Precision tests of Quantum Mechanics and CPT symmetry with entangled neutral kaons at KLOE

Abstract

The quantum interference between the decays of entangled neutral kaons is a very powerful tool for testing the quantum coherence of the entangled kaon pair state. The studied process $\phi\rightarrow K_SK_L\rightarrow\pi^+\pi^-\pi^+\pi^-$ exhibits the characteristic Einstein-Podolsky-Rosen correlations that prevent both kaons to decay into $\pi^+\pi^-$ at the same time. The newly published result is based on data sample collected with the KLOE detector at DA$\Phi$NE and corresponds to an integrated luminosity of about 1.7 fb$^{-1}$ , i.e. to $\sim$ 1.7 $\times$ 10$^9$ $\phi\rightarrow K_SK_L$ decays. From the fit to the observed time difference distribution of the two kaon decays, the decoherence and CPT violation parameters of various phenomenological models are measured. A stringent upper limit on the branching ratio of the $\phi \rightarrow K_S K_S , K_L K_L$ decay is also derived.
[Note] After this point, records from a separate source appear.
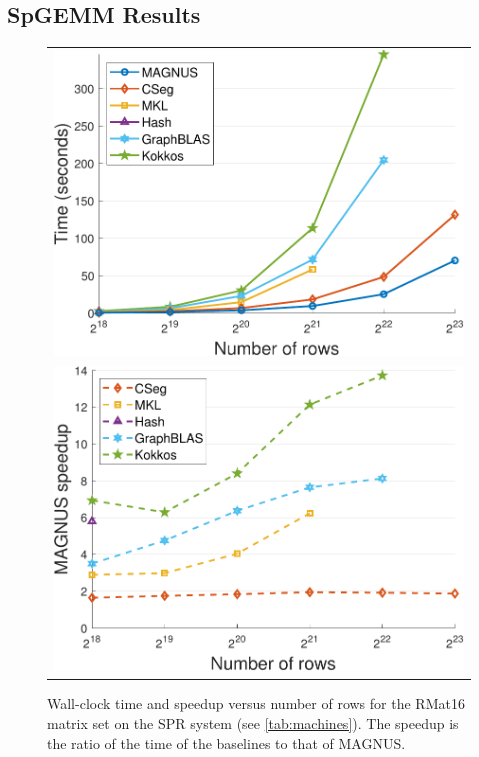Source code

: \subsection{SpGEMM Results}\label{sec:results_spgemm}

\begin{figure}[htbp]
\newcommand{\figwidthLoc}{.95\linewidth}
\centering
\begin{tabular}{c}
\includegraphics[width=\figwidth]{figs/baselines_spr_rmat16_time.pdf} \\
\includegraphics[width=\figwidth]{figs/baselines_spr_rmat16_speedup.pdf}
\end{tabular}
\caption{Wall-clock time and speedup versus number of rows for the RMat16 matrix set on the SPR system (see \autoref{tab:machines}).
The speedup is the ratio of the time of the baselines to that of MAGNUS.}
\label{fig:baselines_rmat16}
\end{figure}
Independently, the comparison of neutral meson transition rates between flavour and CP eigenstates allows direct and model independent tests of time-reversal T and CPT symmetries to be conducted, through ratios of rates of two classes of processes: $K_S K_L \to (\pi^{\pm}e^{\mp}\nu)(3\pi^0)$ and $K_S K_L \to (\pi^{+}\pi^{-})(\pi^{\pm}e^{\mp}\nu)$. In addition to this a straightforward extension to the case of CPT symmetry is performed providing the first model independent test of CPT symmetry violation in transitions of neutral kaons.